An in vitro splice assay was performed to test the effects of the opsin interchange haplotypes as a result of combinations of SNP variants associated with disease. The splicing patterns of two color-normal wild-type opsin haplotypes LVAIS (L-) and MVAIA (M-) were compared with three haplotypes encoding LIAVA, LVAVA, and MIAVA that were associated with disease, and therefore presumed loss of functional opsin (Supp. Table S1; Table 1). An analysis of the resulting spliced cDNA products demonstrated that the wild-type and mutant constructs produced differently spliced transcripts (Table 1; Fig. 4).

The wild-type constructs produced a single product corresponding to the correctly spliced cone opsin transcript. In contrast, LIAVA produced a single smaller transcript due to exon 3 skipping (exon 2 spliced onto exon 4), as previously described [Ueyama et al., 2012]. Interestingly, LVAVA and MIAVA resulted in a different pattern of aberrant splicing, with several transcripts being produced (Fig. 4). Cloning and sequencing revealed a transcript with exon 3 skipping, as established for the LIAVA haplotype, an additional aberrant transcript with partial exon 2 spliced on to intron 3, and a low level of the correctly spliced cone opsin transcript (Fig. 4).

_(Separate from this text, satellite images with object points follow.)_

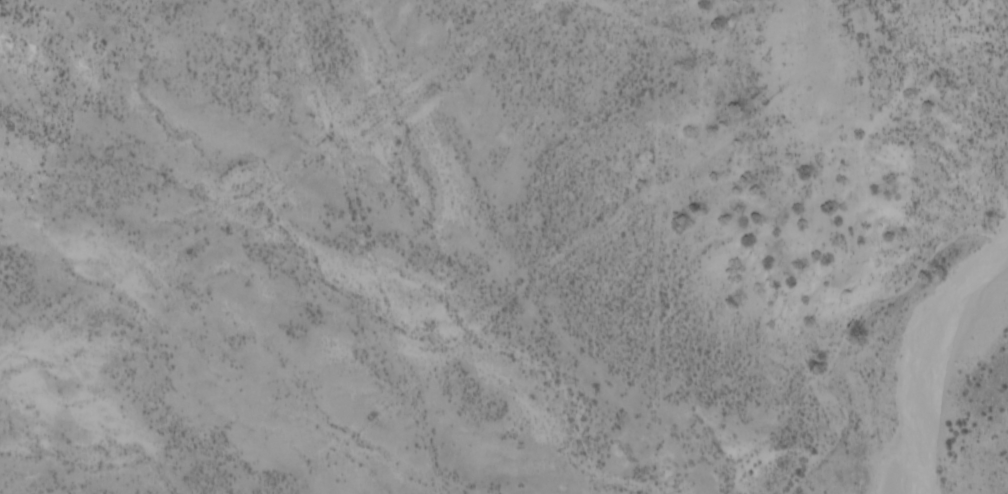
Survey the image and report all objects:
road: (684, 41)
river: (972, 453)

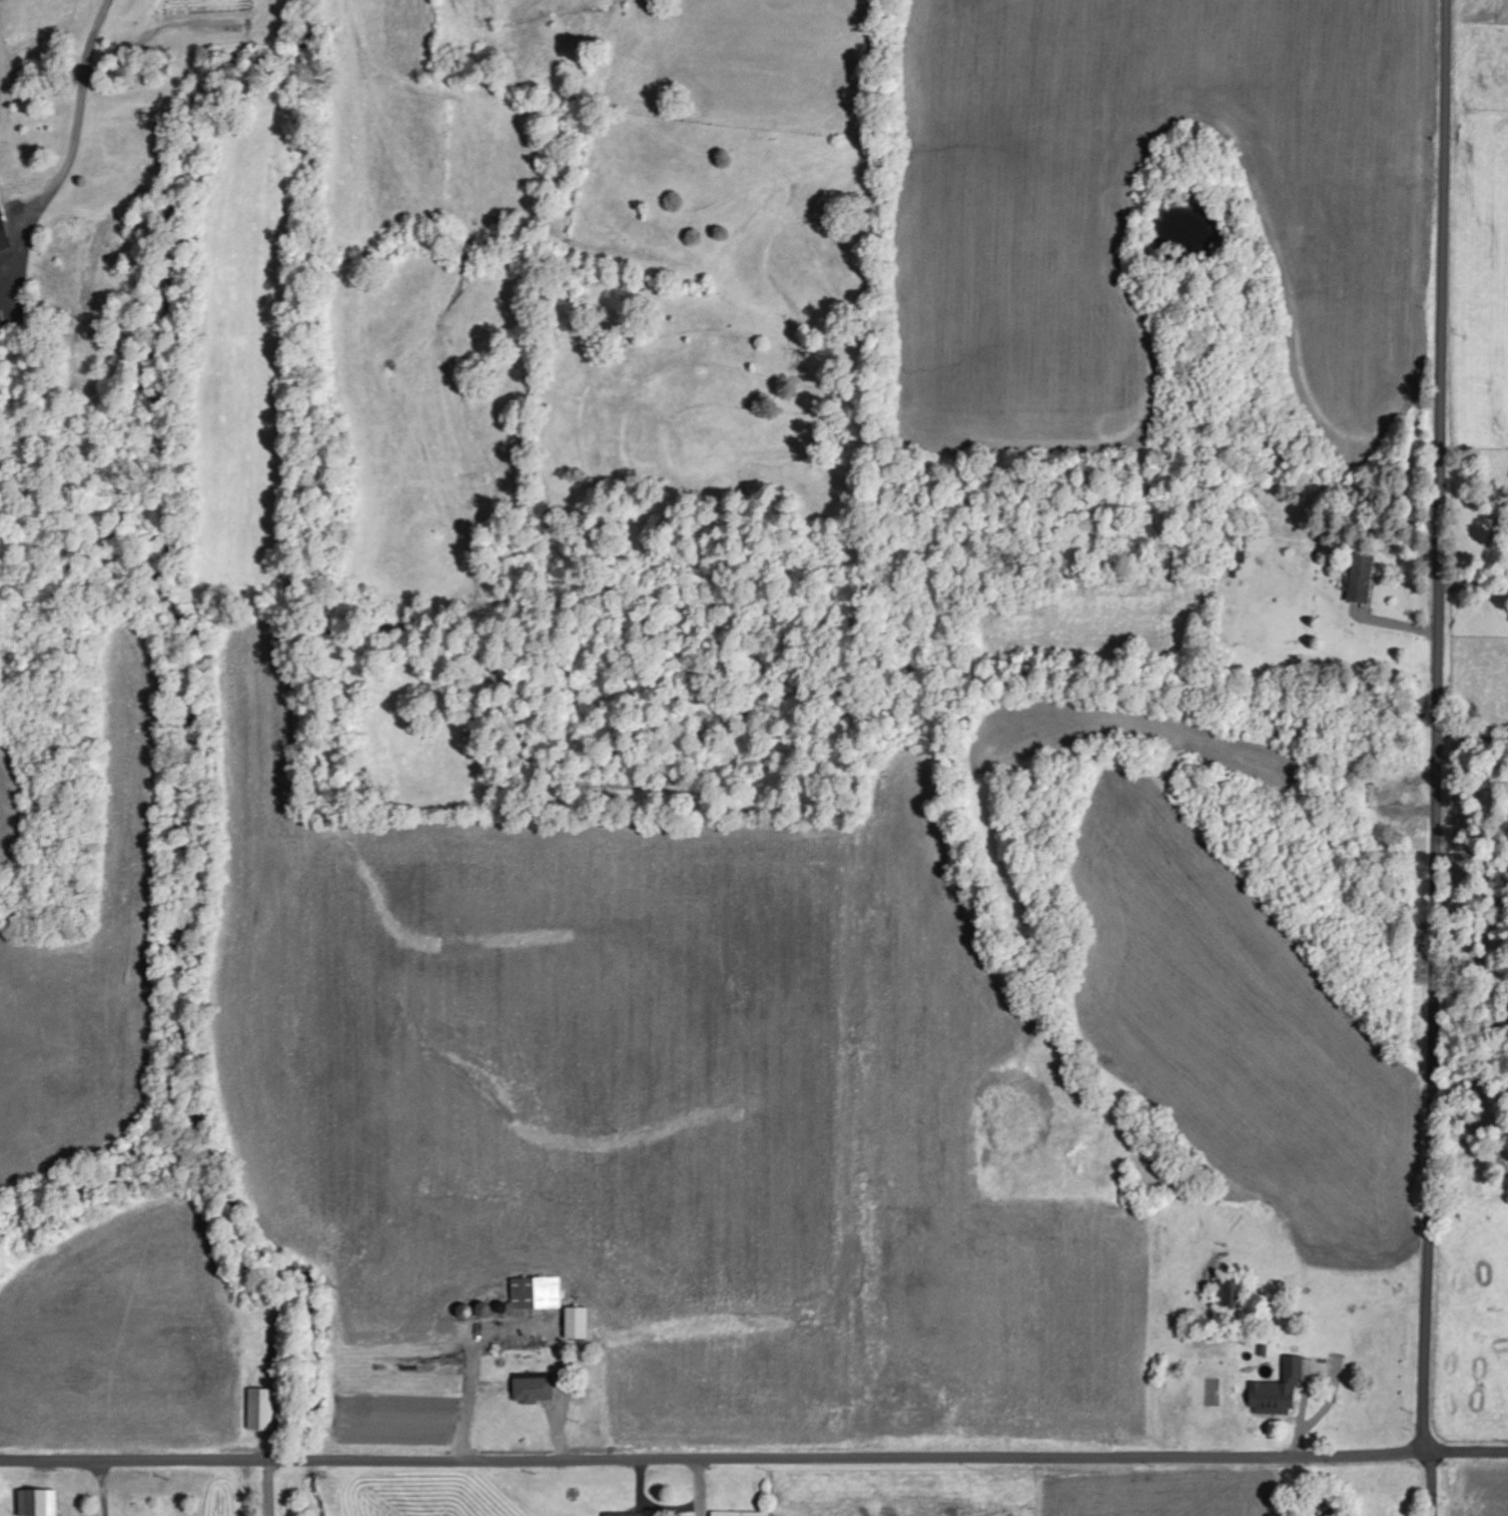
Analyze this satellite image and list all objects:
building: (4, 231)
building: (1362, 580)
road: (1440, 726)
building: (1231, 1293)
building: (537, 1294)
building: (579, 1324)
building: (535, 1389)
building: (1280, 1392)
building: (264, 1410)
road: (1467, 1451)
road: (713, 1458)
road: (1427, 1484)
building: (41, 1503)
building: (628, 1514)
building: (740, 1514)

Given that all three disease-associated interchange haplotypes tested resulted in aberrant splicing, pre-mRNA splicing prediction programs were used to assess whether the SNPs could abolish or generate splice donor, splice acceptor, exonic splice enhancer (ESE) or exonic splice silencer (ESS) sites. The three interchange haplotypes were not predicted to introduce any cryptic splice donor or acceptor sites, or to abolish the normal exon 3 donor and acceptor sites. RESCUE-ESE predicted that four ESEs are present in wild-type OPN1LW sequence and nine in OPN1MW [Fairbrother et al., 2002] (Supp. Fig. S6). Interestingly, the variant c.532A>G present in all three interchange haplotypes resulted in loss of an ESE, whereas the other variants in the haplotypes had no predicted effect (Supp. Fig. S6). Similarly, FAS–ESS predicted that 10 ESSs are present in OPN1LW and OPN1MW wild-type sequence [Wang et al., 2004]. The c.532A>G variant resulted in the generation of an additional splice silencer at this site, whereas the other variants had no effect (Supp. Fig. S6). This analysis predicted that the c.532A>G variant present in all disease-associated haplotypes could have a major role in the aberrant splicing observed in the in vitro splicing assay. The effect of altering this single nucleotide was therefore investigated in isolation in the color-normal wild-type L- and M-genes. The data show that the c.532A>G variant on a wild-type haplotype is sufficient, in isolation, to cause aberrant splicing (exon 3 skipping) in both the L-and M-opsin genes (Fig. 4).